Muchas veces bajé en silencio a la sala a media noche para husmear en la pila de libros que mi abuela tenía tan ordenados y cuidados como dentadura de modelo veinteañera. Pero estaba lejos de encontrar ahí mi objetivo.
Su colección de Agatha Christie, incluidos 62 libros seriados de las ediciones de los años 30, 40 y 50, es decir los originales, estaba ni más ni menos que en el cuarto de Carmela, atrincherada en el buró que se situaba entre la cama y la ventana ahumada. Tras la apertura de sus dos puertitas aparecían empastados en blanco y en fila vertical los motivos de fortuna de mi escritora predilecta, la creadora de los únicos asesinatos humorísticos de la historia, la amante de Poirot (¿habrá existido este hombre bajo otra identidad?), la autora más leída después de La Biblia y Shakespeare.
Una vez que mi abuela comprendió mis intenciones y la obsesión con la cual tropezaba aquellas noches, puso fin a mis búsquedas a hurtadillas y decidió prestarme los ejemplares de Agatha para leerlos, digamos, a cucharadas, uno a uno, sin prisa y con la estricta encomienda de que, una vez resuelto el crimen, le devolviese cada libro en la mano. Ella se encargaría de colocar la muela en el lugar correcto de la dentadura. Nada de abrir yo la boca del buró.
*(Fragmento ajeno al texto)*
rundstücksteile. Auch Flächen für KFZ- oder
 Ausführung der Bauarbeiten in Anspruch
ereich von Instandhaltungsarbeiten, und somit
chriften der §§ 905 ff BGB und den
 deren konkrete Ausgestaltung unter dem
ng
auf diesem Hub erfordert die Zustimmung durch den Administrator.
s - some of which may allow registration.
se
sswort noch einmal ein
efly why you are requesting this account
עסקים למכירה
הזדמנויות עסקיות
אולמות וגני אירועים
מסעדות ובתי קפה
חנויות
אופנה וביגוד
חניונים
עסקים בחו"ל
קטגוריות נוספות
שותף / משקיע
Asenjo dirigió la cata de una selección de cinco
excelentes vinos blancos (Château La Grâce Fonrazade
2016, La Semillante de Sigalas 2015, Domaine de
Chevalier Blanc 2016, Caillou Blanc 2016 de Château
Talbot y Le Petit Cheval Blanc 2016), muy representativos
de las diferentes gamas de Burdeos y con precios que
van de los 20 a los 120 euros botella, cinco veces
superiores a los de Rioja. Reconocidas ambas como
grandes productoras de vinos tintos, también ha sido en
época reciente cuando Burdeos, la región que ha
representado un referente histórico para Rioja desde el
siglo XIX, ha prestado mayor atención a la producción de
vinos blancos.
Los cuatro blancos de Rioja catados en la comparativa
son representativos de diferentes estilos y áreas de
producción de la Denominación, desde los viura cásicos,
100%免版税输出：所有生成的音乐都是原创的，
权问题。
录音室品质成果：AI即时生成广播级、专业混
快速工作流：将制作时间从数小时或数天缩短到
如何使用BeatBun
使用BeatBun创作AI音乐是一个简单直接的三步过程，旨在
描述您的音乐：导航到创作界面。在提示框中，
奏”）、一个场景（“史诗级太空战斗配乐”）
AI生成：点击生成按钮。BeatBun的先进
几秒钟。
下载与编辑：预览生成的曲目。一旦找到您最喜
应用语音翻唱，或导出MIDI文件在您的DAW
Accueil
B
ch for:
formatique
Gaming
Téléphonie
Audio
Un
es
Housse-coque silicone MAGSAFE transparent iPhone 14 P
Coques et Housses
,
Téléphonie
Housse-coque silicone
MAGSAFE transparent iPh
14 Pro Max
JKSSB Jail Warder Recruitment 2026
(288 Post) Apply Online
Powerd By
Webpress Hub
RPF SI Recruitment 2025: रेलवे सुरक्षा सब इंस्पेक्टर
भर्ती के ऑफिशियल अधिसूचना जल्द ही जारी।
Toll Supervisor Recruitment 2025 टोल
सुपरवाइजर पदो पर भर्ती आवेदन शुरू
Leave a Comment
Consumir los relatos en aquellos años de mi niñez resultó casi una intoxicación. La penúltima página siempre fue la mejor porque el sabor de Agatha radicaba en el misterio, dejando que la resolución fuese mero condimento. Los besos y los finales de los libros se parecen mucho: los puedes saborear poco antes de que se concreten.
En el comedor de mi abuela vi a la joven artista estrangulada, en su sala quise saber quién hundió el cuchillo en el cuello de Lord Edgware, sentado en la escalera traté de entender la relación entre la ouija y el asesinato de Joseph Trevelyan al interior de una pequeña ciudadela de la campiña inglesa. En ciertas noches, cené rápido para regresar a la cama y saber quién mató a John Christow. No menos urgencia me causó comprobar si Rosemary Barton en verdad se suicidó o si alguien la envenenó con cianuro.
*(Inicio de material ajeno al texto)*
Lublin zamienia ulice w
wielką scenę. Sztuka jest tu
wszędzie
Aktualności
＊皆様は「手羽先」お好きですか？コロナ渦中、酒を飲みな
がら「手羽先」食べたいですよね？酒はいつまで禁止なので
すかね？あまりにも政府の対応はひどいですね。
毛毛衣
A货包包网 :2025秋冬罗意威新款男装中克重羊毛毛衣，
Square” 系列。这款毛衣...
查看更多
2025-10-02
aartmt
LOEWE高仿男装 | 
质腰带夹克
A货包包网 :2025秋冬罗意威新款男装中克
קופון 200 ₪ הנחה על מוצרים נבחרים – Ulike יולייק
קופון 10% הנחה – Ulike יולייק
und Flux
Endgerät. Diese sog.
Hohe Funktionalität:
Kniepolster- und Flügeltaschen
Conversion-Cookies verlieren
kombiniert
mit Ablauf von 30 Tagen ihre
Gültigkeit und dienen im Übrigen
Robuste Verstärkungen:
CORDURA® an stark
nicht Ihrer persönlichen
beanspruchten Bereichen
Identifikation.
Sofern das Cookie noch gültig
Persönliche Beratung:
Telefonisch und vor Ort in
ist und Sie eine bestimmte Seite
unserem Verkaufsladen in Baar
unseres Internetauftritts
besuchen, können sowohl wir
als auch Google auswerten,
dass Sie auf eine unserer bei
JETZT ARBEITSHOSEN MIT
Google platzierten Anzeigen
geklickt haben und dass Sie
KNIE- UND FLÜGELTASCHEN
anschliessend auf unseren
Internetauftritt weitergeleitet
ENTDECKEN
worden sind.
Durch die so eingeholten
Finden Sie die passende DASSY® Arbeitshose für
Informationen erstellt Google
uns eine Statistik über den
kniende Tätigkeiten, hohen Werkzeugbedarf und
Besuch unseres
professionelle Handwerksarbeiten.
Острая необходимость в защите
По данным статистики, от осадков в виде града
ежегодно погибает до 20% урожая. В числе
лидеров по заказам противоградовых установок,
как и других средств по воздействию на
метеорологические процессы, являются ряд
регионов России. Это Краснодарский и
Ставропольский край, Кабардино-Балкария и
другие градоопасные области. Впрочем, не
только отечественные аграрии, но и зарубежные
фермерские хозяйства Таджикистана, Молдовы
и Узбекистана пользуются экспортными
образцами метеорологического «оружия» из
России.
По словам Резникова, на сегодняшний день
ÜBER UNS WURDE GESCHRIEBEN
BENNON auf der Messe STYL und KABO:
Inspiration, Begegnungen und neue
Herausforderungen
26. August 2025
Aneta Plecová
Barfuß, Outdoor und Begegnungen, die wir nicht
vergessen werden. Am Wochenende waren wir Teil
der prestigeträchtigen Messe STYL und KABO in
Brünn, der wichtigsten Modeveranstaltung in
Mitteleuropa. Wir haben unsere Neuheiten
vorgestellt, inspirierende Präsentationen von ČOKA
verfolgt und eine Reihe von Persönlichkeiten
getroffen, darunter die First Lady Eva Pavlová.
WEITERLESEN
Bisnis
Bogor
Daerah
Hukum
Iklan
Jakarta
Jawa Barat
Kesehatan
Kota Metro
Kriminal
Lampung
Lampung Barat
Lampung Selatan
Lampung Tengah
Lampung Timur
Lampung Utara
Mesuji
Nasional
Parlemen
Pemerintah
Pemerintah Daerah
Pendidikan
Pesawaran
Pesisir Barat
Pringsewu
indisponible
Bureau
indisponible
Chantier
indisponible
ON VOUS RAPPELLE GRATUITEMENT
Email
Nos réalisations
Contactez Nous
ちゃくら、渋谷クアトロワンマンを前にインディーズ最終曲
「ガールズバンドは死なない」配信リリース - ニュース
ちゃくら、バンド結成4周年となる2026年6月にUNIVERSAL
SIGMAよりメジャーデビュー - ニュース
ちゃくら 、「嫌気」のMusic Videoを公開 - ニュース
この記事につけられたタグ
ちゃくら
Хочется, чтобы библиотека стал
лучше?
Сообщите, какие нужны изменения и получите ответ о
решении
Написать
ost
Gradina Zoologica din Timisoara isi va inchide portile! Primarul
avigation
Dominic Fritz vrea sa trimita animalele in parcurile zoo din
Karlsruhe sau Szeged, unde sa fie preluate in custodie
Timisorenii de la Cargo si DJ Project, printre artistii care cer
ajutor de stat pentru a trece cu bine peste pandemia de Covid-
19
Pasé mis 10, 11 y 12 años cumpliendo la regla de no empalmar historias, y a Carmela la hice prometerme que, el día que quisiera deshacerse de Agatha, me convertiría en beneficiario de esta herencia literaria, la única firmada con sangre, mucha sangre, demasiada sangre, chorreado de sangre.
Por desgracia, a la abuela se le olvidó mi encargo, y hace no mucho me confesó que, en un arranque de desesperación por la mudanza, decidió regalar todas esas ediciones añejas de mi autora predilecta.
Entonces sí... sentí que alguien, súbitamente, me había asesinado. De noche, lejos de quien pudiera escuchar, un golpe ahogado, sin que la sangre se notara. Sin rastro y con la orquesta tocando.